Gogana kerara

Scientific classification
- Kingdom: Animalia
- Phylum: Arthropoda
- Clade: Pancrustacea
- Class: Insecta
- Order: Lepidoptera
- Family: Drepanidae
- Genus: Gogana
- Species: G. kerara
- Binomial name: Gogana kerara (Swinhoe, 1902)
- Synonyms: Phalacra kerara Swinhoe, 1902;

= Gogana kerara =

- Authority: (Swinhoe, 1902)
- Synonyms: Phalacra kerara Swinhoe, 1902

Species of hook-tip moth

Gogana kerara is a moth in the family Drepanidae first described by Charles Swinhoe in 1902. It is found on Borneo and Peninsular Malaysia.

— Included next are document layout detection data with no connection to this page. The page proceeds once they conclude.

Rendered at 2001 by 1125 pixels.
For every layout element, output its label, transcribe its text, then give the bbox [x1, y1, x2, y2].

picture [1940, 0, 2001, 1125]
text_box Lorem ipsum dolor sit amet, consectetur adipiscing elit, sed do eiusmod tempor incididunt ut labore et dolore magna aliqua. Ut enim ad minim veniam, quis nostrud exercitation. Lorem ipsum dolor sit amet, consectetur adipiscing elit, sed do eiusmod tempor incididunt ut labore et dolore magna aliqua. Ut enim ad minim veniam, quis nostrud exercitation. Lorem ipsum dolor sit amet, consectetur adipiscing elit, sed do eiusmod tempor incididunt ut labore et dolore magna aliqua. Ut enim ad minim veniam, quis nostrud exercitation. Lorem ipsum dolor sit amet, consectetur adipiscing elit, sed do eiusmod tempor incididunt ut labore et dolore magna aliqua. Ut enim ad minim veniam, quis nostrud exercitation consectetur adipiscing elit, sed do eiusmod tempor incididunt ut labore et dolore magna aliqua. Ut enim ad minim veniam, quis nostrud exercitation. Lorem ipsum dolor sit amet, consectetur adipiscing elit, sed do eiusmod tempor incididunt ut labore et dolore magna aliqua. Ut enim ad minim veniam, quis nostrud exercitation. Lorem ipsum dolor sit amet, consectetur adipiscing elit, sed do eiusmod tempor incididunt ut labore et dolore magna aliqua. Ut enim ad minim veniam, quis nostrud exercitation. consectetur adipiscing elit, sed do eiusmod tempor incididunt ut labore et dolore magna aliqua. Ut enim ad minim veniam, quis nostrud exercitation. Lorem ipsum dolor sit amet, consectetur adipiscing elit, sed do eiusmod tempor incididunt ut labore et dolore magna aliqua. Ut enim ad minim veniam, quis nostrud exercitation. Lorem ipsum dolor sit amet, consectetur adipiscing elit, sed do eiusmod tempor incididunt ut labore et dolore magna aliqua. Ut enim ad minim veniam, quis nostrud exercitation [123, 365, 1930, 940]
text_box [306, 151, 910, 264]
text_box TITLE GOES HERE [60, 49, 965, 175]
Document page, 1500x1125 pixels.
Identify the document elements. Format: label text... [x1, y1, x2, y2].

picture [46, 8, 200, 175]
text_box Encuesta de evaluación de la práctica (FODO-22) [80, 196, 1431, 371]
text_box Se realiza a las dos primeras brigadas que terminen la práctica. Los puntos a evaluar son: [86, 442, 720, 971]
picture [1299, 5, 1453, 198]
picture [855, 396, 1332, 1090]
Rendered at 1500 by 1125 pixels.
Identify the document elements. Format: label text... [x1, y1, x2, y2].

The ground colour is uniform ochreous grey, the wings with a minute blackish dot at the end of each cell, the forewings with a rather broad brownish median band, a discal line of blackish lunules. The space to the outer margin is brownish, containing a pale sinuous submarginal line. The hindwings have a faintly indicated discal line of blackish lunules. The space beyond is brown with a subterminal pale sinuous line as on the forewings.

The larvae feed on Daemonorops grandis and Orania silvicola.